Des pourparlers de paix
Des tentatives ont été faites pour négocier la paix et favoriser la coopération, mais elles se sont soldées par un échec et une acrimonie. En mars 2000, lorsque les pourparlers entre les deux parties ont échoué, Venter a déclaré aux journalistes que la décision du HGP de publier le texte d’une lettre qu’il avait envoyée à Celera décrivant ce qu’il considérait comme des points d’achoppement était « une chose de basse vie à faire ». L’un des principaux membres du HGP, John Sulston, alors directeur du Centre Sanger (aujourd’hui l’Institut Wellcome Sanger) à Hinxton, au Royaume-Uni, a déclaré que la prise de données publiques par Celera et sa vente avec les leurs constituaient un « escroquerie ».
L’étendue du vitriol sur un projet scientifique phare des États-Unis n’a pas bien marché avec la Maison Blanche, et Neal Lane, conseiller scientifique en chef de Clinton, qui est maintenant à l’Université Rice de Houston, au Texas, dit que le président a fait pression pour que le différend soit résolu.
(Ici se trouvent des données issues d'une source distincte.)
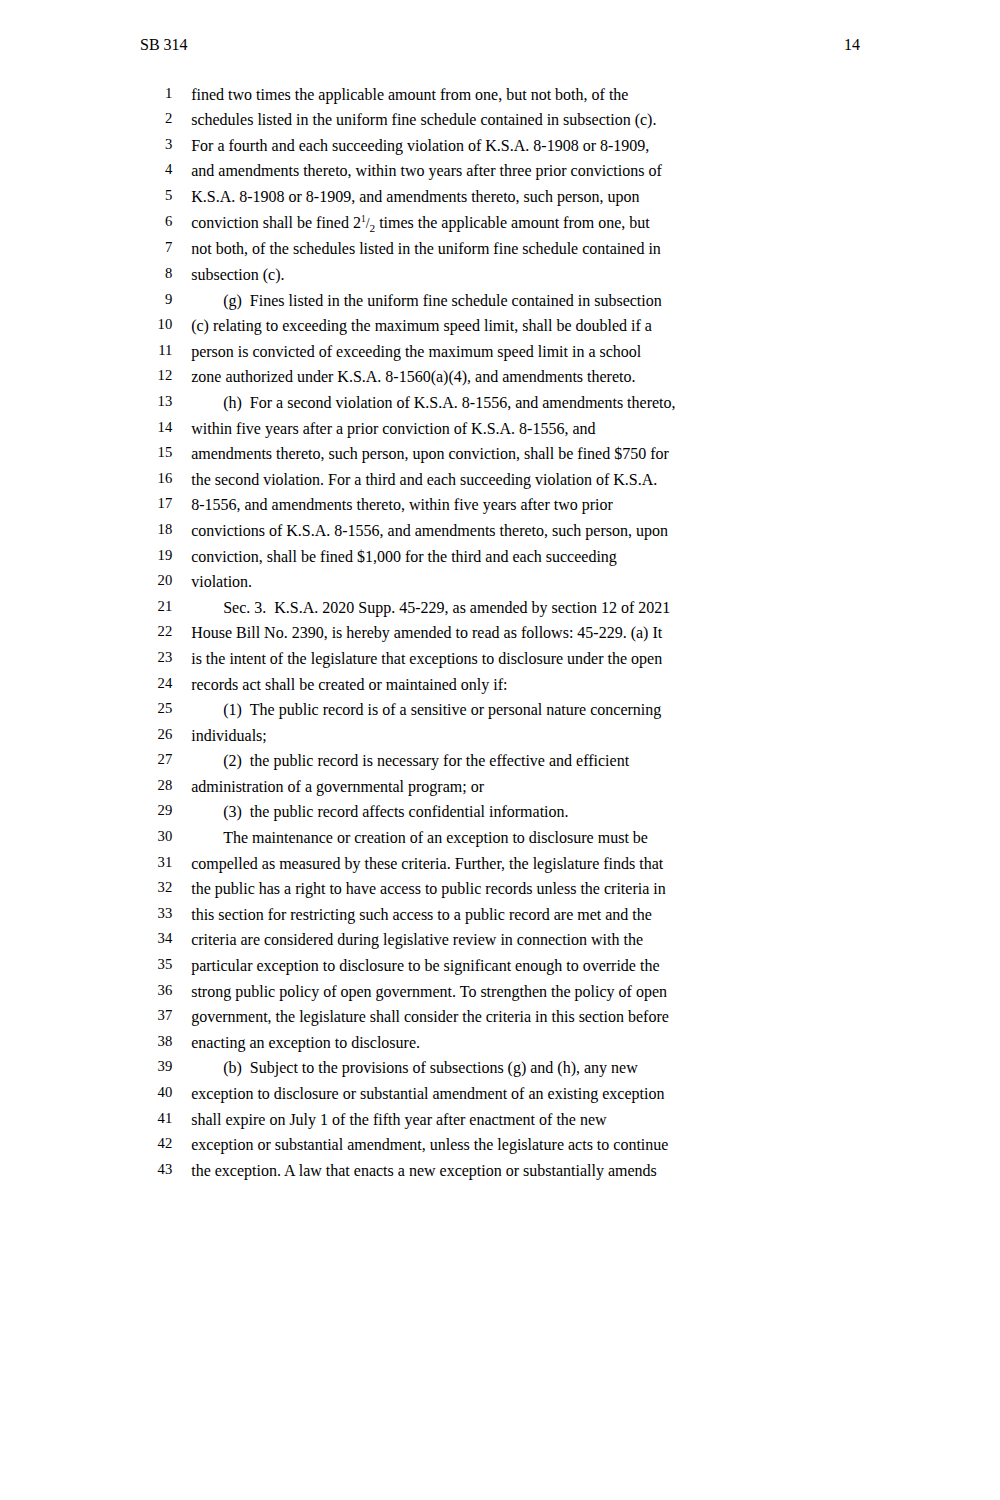SB 314 14
fined two times the applicable amount from one, but not both, of the
schedules listed in the uniform fine schedule contained in subsection (c).
For a fourth and each succeeding violation of K.S.A. 8-1908 or 8-1909,
and amendments thereto, within two years after three prior convictions of
K.S.A. 8-1908 or 8-1909, and amendments thereto, such person, upon
conviction shall be fined 21/2 times the applicable amount from one, but
not both, of the schedules listed in the uniform fine schedule contained in
subsection (c).
(g) Fines listed in the uniform fine schedule contained in subsection
(c) relating to exceeding the maximum speed limit, shall be doubled if a
person is convicted of exceeding the maximum speed limit in a school
zone authorized under K.S.A. 8-1560(a)(4), and amendments thereto.
(h) For a second violation of K.S.A. 8-1556, and amendments thereto,
within five years after a prior conviction of K.S.A. 8-1556, and
amendments thereto, such person, upon conviction, shall be fined $750 for
the second violation. For a third and each succeeding violation of K.S.A.
8-1556, and amendments thereto, within five years after two prior
convictions of K.S.A. 8-1556, and amendments thereto, such person, upon
conviction, shall be fined $1,000 for the third and each succeeding
violation.
Sec. 3. K.S.A. 2020 Supp. 45-229, as amended by section 12 of 2021
House Bill No. 2390, is hereby amended to read as follows: 45-229. (a) It
is the intent of the legislature that exceptions to disclosure under the open
records act shall be created or maintained only if:
(1) The public record is of a sensitive or personal nature concerning
individuals;
(2) the public record is necessary for the effective and efficient
administration of a governmental program; or
(3) the public record affects confidential information.
The maintenance or creation of an exception to disclosure must be
compelled as measured by these criteria. Further, the legislature finds that
the public has a right to have access to public records unless the criteria in
this section for restricting such access to a public record are met and the
criteria are considered during legislative review in connection with the
particular exception to disclosure to be significant enough to override the
strong public policy of open government. To strengthen the policy of open
government, the legislature shall consider the criteria in this section before
enacting an exception to disclosure.
(b) Subject to the provisions of subsections (g) and (h), any new
exception to disclosure or substantial amendment of an existing exception
shall expire on July 1 of the fifth year after enactment of the new
exception or substantial amendment, unless the legislature acts to continue
the exception. A law that enacts a new exception or substantially amends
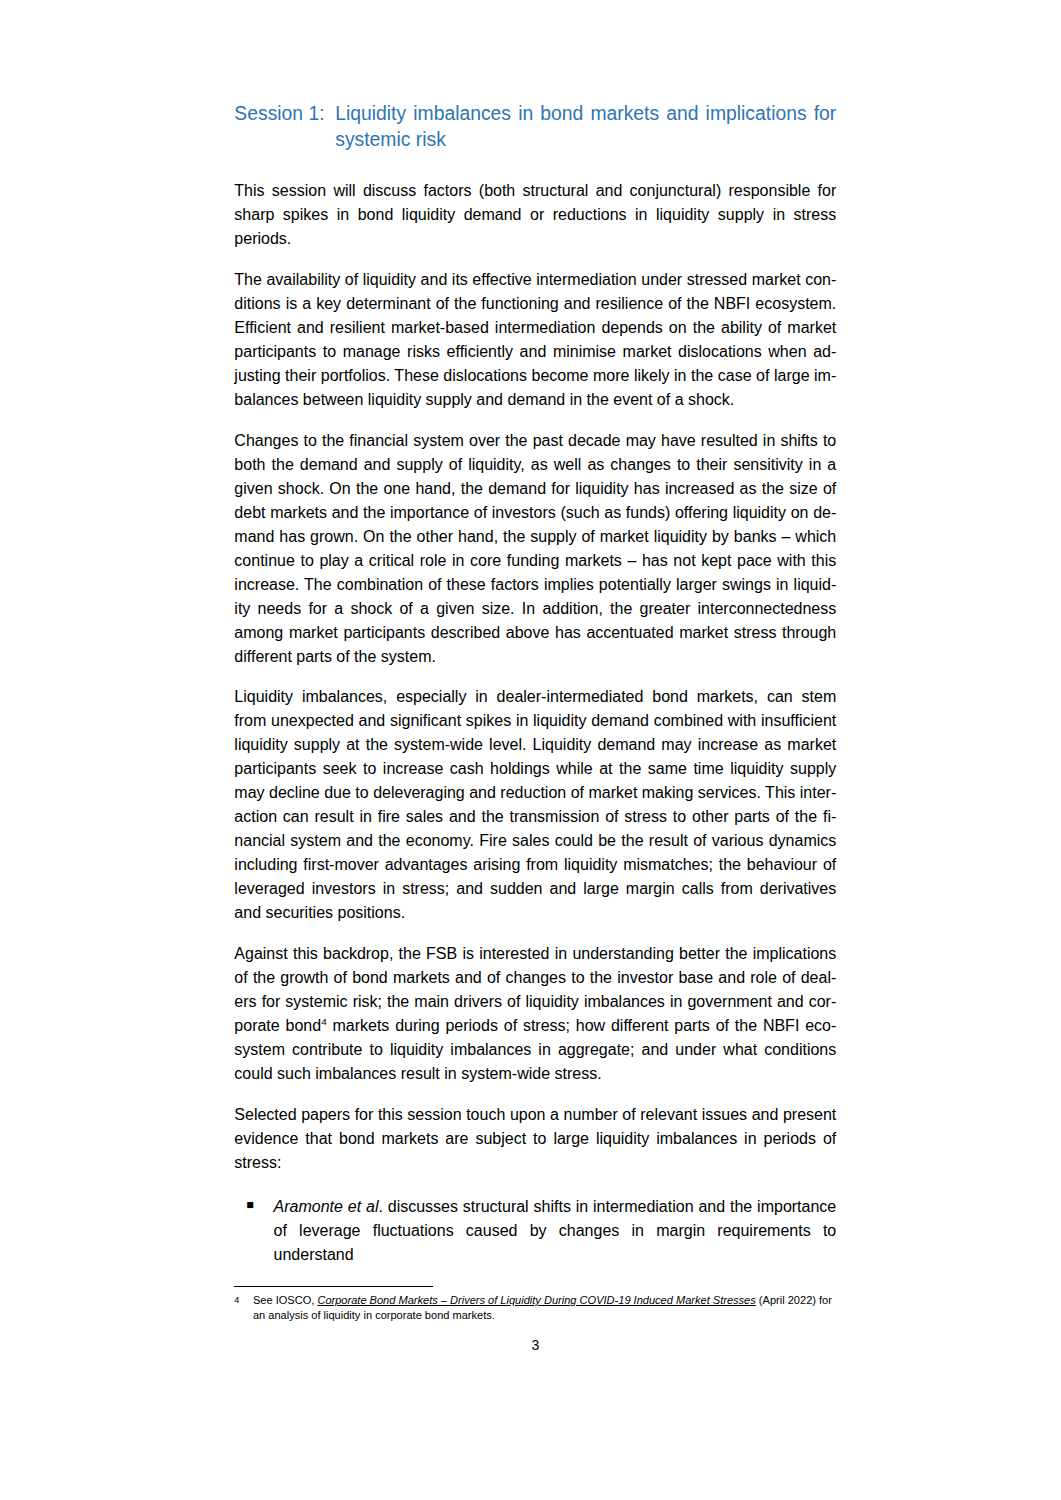Session 1: Liquidity imbalances in bond markets and implications for systemic risk
This session will discuss factors (both structural and conjunctural) responsible for sharp spikes in bond liquidity demand or reductions in liquidity supply in stress periods.
The availability of liquidity and its effective intermediation under stressed market conditions is a key determinant of the functioning and resilience of the NBFI ecosystem. Efficient and resilient market-based intermediation depends on the ability of market participants to manage risks efficiently and minimise market dislocations when adjusting their portfolios. These dislocations become more likely in the case of large imbalances between liquidity supply and demand in the event of a shock.
Changes to the financial system over the past decade may have resulted in shifts to both the demand and supply of liquidity, as well as changes to their sensitivity in a given shock. On the one hand, the demand for liquidity has increased as the size of debt markets and the importance of investors (such as funds) offering liquidity on demand has grown. On the other hand, the supply of market liquidity by banks – which continue to play a critical role in core funding markets – has not kept pace with this increase. The combination of these factors implies potentially larger swings in liquidity needs for a shock of a given size. In addition, the greater interconnectedness among market participants described above has accentuated market stress through different parts of the system.
Liquidity imbalances, especially in dealer-intermediated bond markets, can stem from unexpected and significant spikes in liquidity demand combined with insufficient liquidity supply at the system-wide level. Liquidity demand may increase as market participants seek to increase cash holdings while at the same time liquidity supply may decline due to deleveraging and reduction of market making services. This interaction can result in fire sales and the transmission of stress to other parts of the financial system and the economy. Fire sales could be the result of various dynamics including first-mover advantages arising from liquidity mismatches; the behaviour of leveraged investors in stress; and sudden and large margin calls from derivatives and securities positions.
Against this backdrop, the FSB is interested in understanding better the implications of the growth of bond markets and of changes to the investor base and role of dealers for systemic risk; the main drivers of liquidity imbalances in government and corporate bond4 markets during periods of stress; how different parts of the NBFI ecosystem contribute to liquidity imbalances in aggregate; and under what conditions could such imbalances result in system-wide stress.
Selected papers for this session touch upon a number of relevant issues and present evidence that bond markets are subject to large liquidity imbalances in periods of stress:
Aramonte et al. discusses structural shifts in intermediation and the importance of leverage fluctuations caused by changes in margin requirements to understand
4 See IOSCO, Corporate Bond Markets – Drivers of Liquidity During COVID-19 Induced Market Stresses (April 2022) for an analysis of liquidity in corporate bond markets.
3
Mais, pendant ce temps, les deux parties — y compris les plus de 1 000 chercheurs impliqués dans l’effort public — poursuivaient leurs travaux de séquençage. Avec une séquence complète en vue, les deux groupes ont finalement convenu qu’ils franchiraient la ligne d’arrivée ensemble — et Celera publierait sa séquence dans la littérature scientifique. Dans sa déclaration à la Maison Blanche, Clinton a remboursé le geste en déclarant son soutien aux entreprises de biotechnologie et au brevetage des découvertes génétiques.
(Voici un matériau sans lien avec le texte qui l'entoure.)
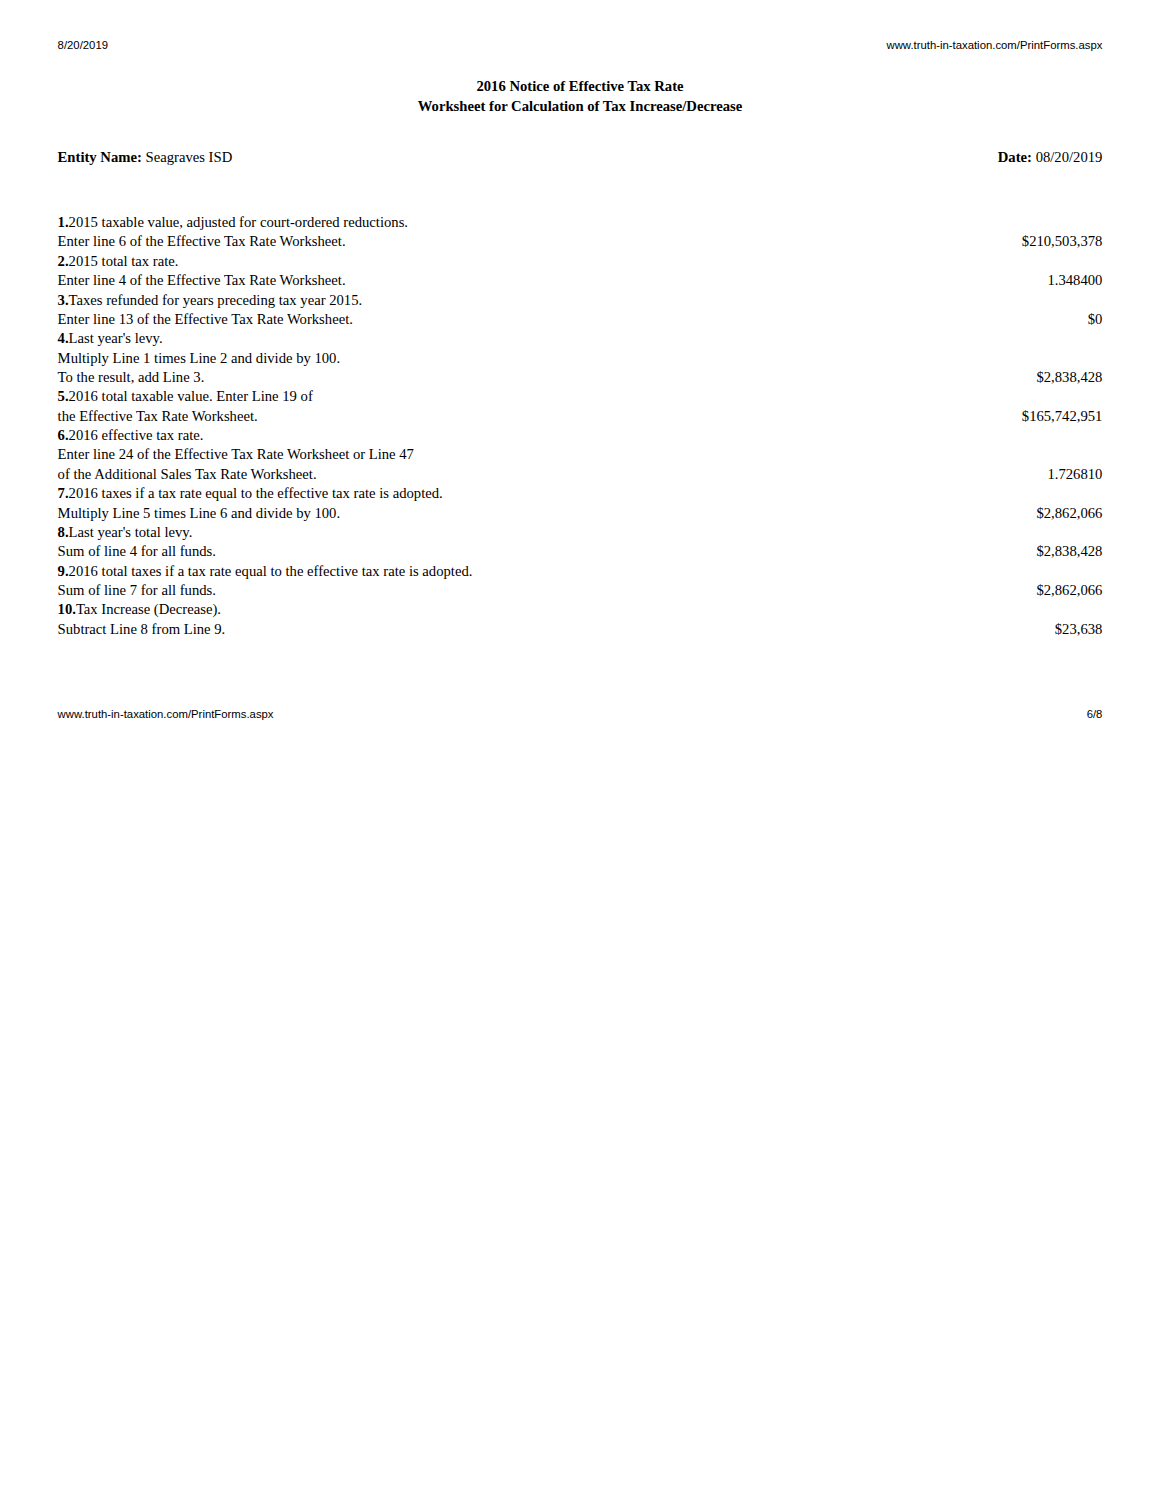8/20/2019 www.truth-in-taxation.com/PrintForms.aspx
2016 Notice of Effective Tax Rate
Worksheet for Calculation of Tax Increase/Decrease
Entity Name: Seagraves ISD Date: 08/20/2019
| 1. 2015 taxable value, adjusted for court-ordered reductions. | |
| Enter line 6 of the Effective Tax Rate Worksheet. | $210,503,378 |
| 2. 2015 total tax rate. | |
| Enter line 4 of the Effective Tax Rate Worksheet. | 1.348400 |
| 3. Taxes refunded for years preceding tax year 2015. | |
| Enter line 13 of the Effective Tax Rate Worksheet. | $0 |
| 4. Last year's levy. | |
| Multiply Line 1 times Line 2 and divide by 100. | |
| To the result, add Line 3. | $2,838,428 |
| 5. 2016 total taxable value. Enter Line 19 of | |
| the Effective Tax Rate Worksheet. | $165,742,951 |
| 6. 2016 effective tax rate. | |
| Enter line 24 of the Effective Tax Rate Worksheet or Line 47 | |
| of the Additional Sales Tax Rate Worksheet. | 1.726810 |
| 7. 2016 taxes if a tax rate equal to the effective tax rate is adopted. | |
| Multiply Line 5 times Line 6 and divide by 100. | $2,862,066 |
| 8. Last year's total levy. | |
| Sum of line 4 for all funds. | $2,838,428 |
| 9. 2016 total taxes if a tax rate equal to the effective tax rate is adopted. | |
| Sum of line 7 for all funds. | $2,862,066 |
| 10. Tax Increase (Decrease). | |
| Subtract Line 8 from Line 9. | $23,638 |
www.truth-in-taxation.com/PrintForms.aspx 6/8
L’accord final a été négocié principalement par Ari Patrinos du département américain de l’Énergie — où l’idée de séquencer le génome était née dans les années 1980 — et Eric Lander du Whitehead Institute du Massachusetts Institute of Technology à Cambridge, qui a accueilli l’un des centres de séquençage du HGP. Patrinos a invité Venter et Collins à se rencontrer chez lui autour d’une pizza. « C’était juste nous trois; c’était incroyable à quelle vitesse la glace a fondu », a déclaré Patrinos plus tard.
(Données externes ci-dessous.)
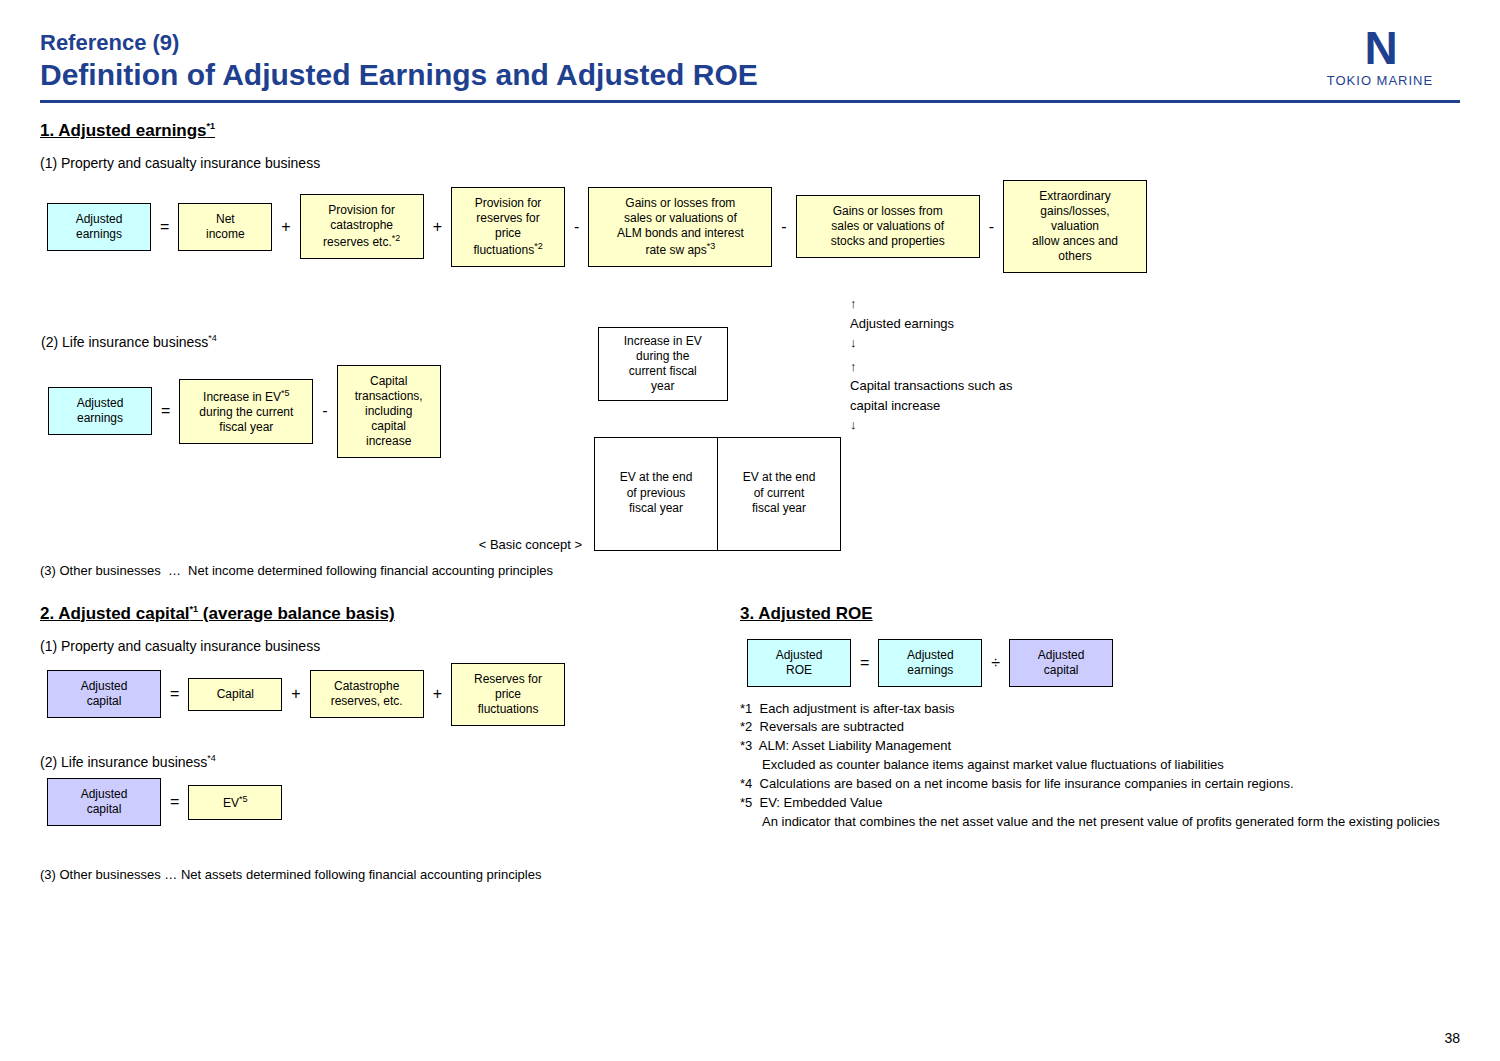N
TOKIO MARINE
Reference (9)
Definition of Adjusted Earnings and Adjusted ROE
1. Adjusted earnings*1
(1) Property and casualty insurance business
| Adjusted earnings | = | Net income | + | Provision for catastrophe reserves etc. *2 | + | Provision for reserves for price fluctuations *2 | - | Gains or losses from sales or valuations of ALM bonds and interest rate sw aps *3 | - | Gains or losses from sales or valuations of stocks and properties | - | Extraordinary gains/losses, valuation allow ances and others |
| (2) Life insurance business *4 / Adjusted earnings / = / Increase in EV *5 during the current fiscal year / - / Capital transactions, including capital increase / | < Basic concept > | / / Increase in EV during the current fiscal year / ↑ Adjusted earnings ↓ ↑ Capital transactions such as capital increase ↓ / / / EV at the end of previous fiscal year / EV at the end of current fiscal year / / / |
(3) Other businesses … Net income determined following financial accounting principles
2. Adjusted capital*1 (average balance basis)
(1) Property and casualty insurance business
| Adjusted capital | = | Capital | + | Catastrophe reserves, etc. | + | Reserves for price fluctuations |
(2) Life insurance business*4
| Adjusted capital | = | EV *5 |
(3) Other businesses … Net assets determined following financial accounting principles
3. Adjusted ROE
| Adjusted ROE | = | Adjusted earnings | ÷ | Adjusted capital |
*1 Each adjustment is after-tax basis
*2 Reversals are subtracted
*3 ALM: Asset Liability Management
Excluded as counter balance items against market value fluctuations of liabilities *4 Calculations are based on a net income basis for life insurance companies in certain regions.
*5 EV: Embedded Value
An indicator that combines the net asset value and the net present value of profits generated form the existing policies
38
En revenant sur l’annonce de 40 minutes, le fait que les dirigeants mondiaux aient joué un rôle dans les efforts visant à lier la course à la séquence du génome humain est frappant. Il sert également de rappel malheureux que, bien que la biologie ait continué de progresser, les normes d’esprit d’État sont tombées à des profondeurs auparavant inimaginables.
Il est difficile d’imaginer Donald Trump ou Boris Johnson avoir un tel rôle aujourd’hui.